Give again exactly the lines that run from the start of the records to the line holding "представлять свої найкращі новинки, а", both ends counted. Do not include the pictures.
── Study material
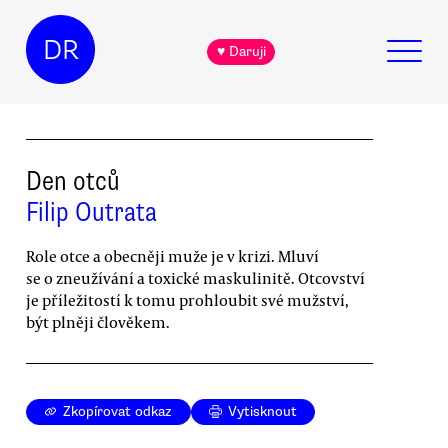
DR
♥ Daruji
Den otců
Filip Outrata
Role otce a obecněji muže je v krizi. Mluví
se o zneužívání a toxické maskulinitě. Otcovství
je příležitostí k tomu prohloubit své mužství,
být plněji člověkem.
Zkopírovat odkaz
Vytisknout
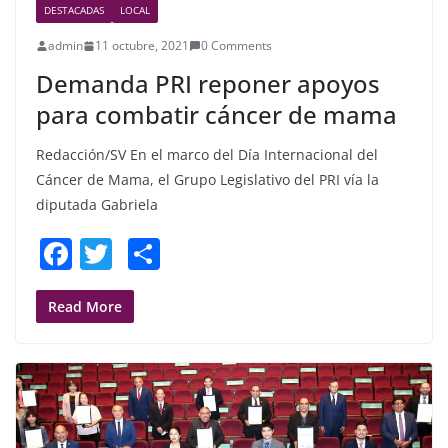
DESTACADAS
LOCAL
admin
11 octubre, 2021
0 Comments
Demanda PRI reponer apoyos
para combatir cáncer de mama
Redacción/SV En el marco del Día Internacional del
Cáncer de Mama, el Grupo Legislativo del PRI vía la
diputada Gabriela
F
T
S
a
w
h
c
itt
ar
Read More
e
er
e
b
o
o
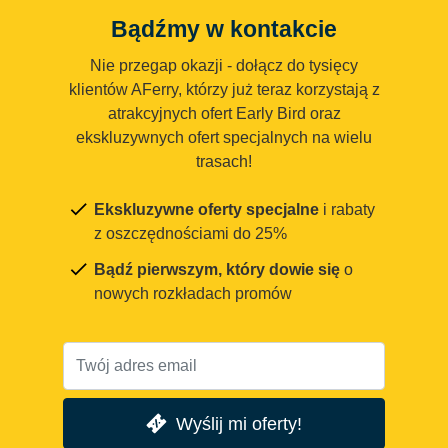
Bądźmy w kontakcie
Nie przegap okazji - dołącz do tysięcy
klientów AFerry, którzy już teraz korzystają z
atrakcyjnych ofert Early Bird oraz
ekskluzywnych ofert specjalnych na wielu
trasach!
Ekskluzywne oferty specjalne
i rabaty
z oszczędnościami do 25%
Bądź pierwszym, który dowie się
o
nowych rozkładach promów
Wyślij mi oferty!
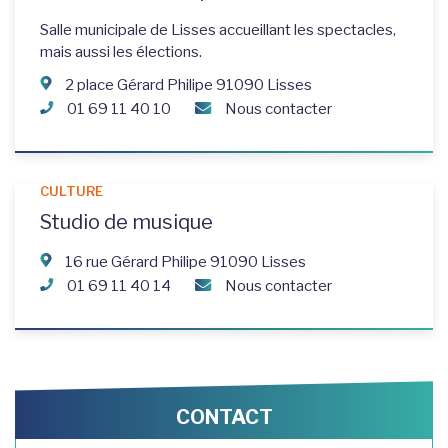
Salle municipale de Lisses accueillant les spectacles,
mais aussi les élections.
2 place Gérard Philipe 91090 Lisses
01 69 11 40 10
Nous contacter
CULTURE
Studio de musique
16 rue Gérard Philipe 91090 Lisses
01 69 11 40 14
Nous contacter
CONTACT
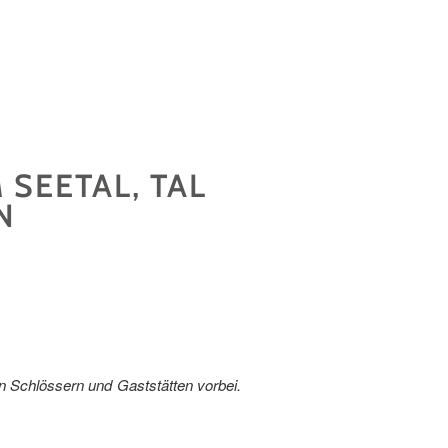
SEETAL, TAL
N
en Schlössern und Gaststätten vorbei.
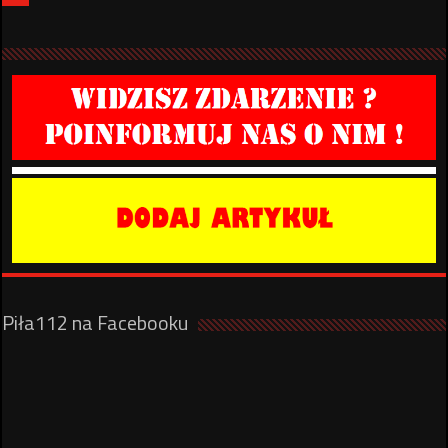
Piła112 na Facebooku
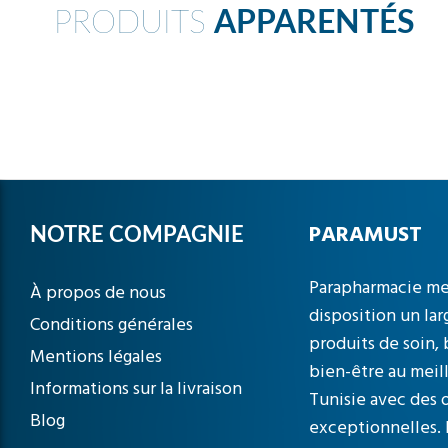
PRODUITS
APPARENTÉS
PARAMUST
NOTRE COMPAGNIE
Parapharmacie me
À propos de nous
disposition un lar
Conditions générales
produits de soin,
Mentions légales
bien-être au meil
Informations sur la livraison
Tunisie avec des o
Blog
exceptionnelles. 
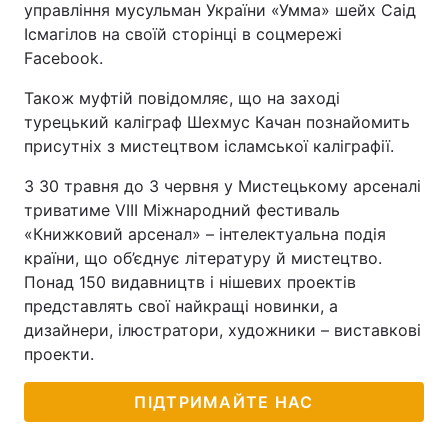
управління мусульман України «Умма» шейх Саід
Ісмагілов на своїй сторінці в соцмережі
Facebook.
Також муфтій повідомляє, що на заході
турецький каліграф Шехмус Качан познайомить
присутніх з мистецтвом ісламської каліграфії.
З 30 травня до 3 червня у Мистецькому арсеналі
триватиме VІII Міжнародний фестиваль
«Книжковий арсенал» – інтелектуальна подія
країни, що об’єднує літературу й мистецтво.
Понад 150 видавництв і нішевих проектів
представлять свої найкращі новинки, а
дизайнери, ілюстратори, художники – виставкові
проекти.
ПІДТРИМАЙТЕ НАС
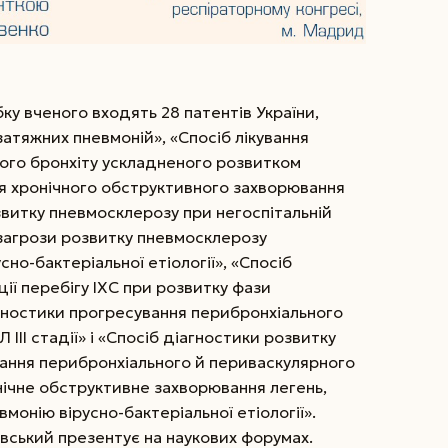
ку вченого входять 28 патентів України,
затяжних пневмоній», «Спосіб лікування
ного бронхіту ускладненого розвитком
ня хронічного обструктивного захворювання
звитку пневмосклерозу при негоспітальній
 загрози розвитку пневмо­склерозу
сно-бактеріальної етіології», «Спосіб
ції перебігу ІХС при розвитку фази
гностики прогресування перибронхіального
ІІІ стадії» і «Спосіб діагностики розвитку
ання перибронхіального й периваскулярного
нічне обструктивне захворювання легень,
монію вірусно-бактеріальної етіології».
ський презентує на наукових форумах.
────
■ Task solution ■
DR
♥ Daruji
Den otců
Filip Outrata
Role otce a obecněji muže je v krizi. Mluví
se o zneužívání a toxické maskulinitě. Otcovství
je příležitostí k tomu prohloubit své mužství,
být plněji člověkem.
Zkopírovat odkaz
Vytisknout
DESTACADAS
LOCAL
admin
11 octubre, 2021
0 Comments
Demanda PRI reponer apoyos
para combatir cáncer de mama
Redacción/SV En el marco del Día Internacional del
Cáncer de Mama, el Grupo Legislativo del PRI vía la
diputada Gabriela
F
T
S
a
w
h
c
itt
ar
Read More
e
er
e
b
o
o
Bądźmy w kontakcie
Nie przegap okazji - dołącz do tysięcy
klientów AFerry, którzy już teraz korzystają z
atrakcyjnych ofert Early Bird oraz
ekskluzywnych ofert specjalnych na wielu
trasach!
Ekskluzywne oferty specjalne
i rabaty
z oszczędnościami do 25%
Bądź pierwszym, który dowie się
o
nowych rozkładach promów
Wyślij mi oferty!
Salle municipale de Lisses accueillant les spectacles,
mais aussi les élections.
2 place Gérard Philipe 91090 Lisses
01 69 11 40 10
Nous contacter
CULTURE
Studio de musique
16 rue Gérard Philipe 91090 Lisses
01 69 11 40 14
Nous contacter
CONTACT
SEETAL, TAL
N
en Schlössern und Gaststätten vorbei.
Piła112 na Facebooku
PRODUITS
APPARENTÉS
PARAMUST
NOTRE COMPAGNIE
Parapharmacie me
À propos de nous
disposition un lar
Conditions générales
produits de soin,
Mentions légales
bien-être au meil
Informations sur la livraison
Tunisie avec des o
Blog
exceptionnelles. 
управління мусульман України «Умма» шейх Саід
Ісмагілов на своїй сторінці в соцмережі
Facebook.
Також муфтій повідомляє, що на заході
турецький каліграф Шехмус Качан познайомить
присутніх з мистецтвом ісламської каліграфії.
З 30 травня до 3 червня у Мистецькому арсеналі
триватиме VІII Міжнародний фестиваль
«Книжковий арсенал» – інтелектуальна подія
країни, що об’єднує літературу й мистецтво.
Понад 150 видавництв і нішевих проектів
представлять свої найкращі новинки, а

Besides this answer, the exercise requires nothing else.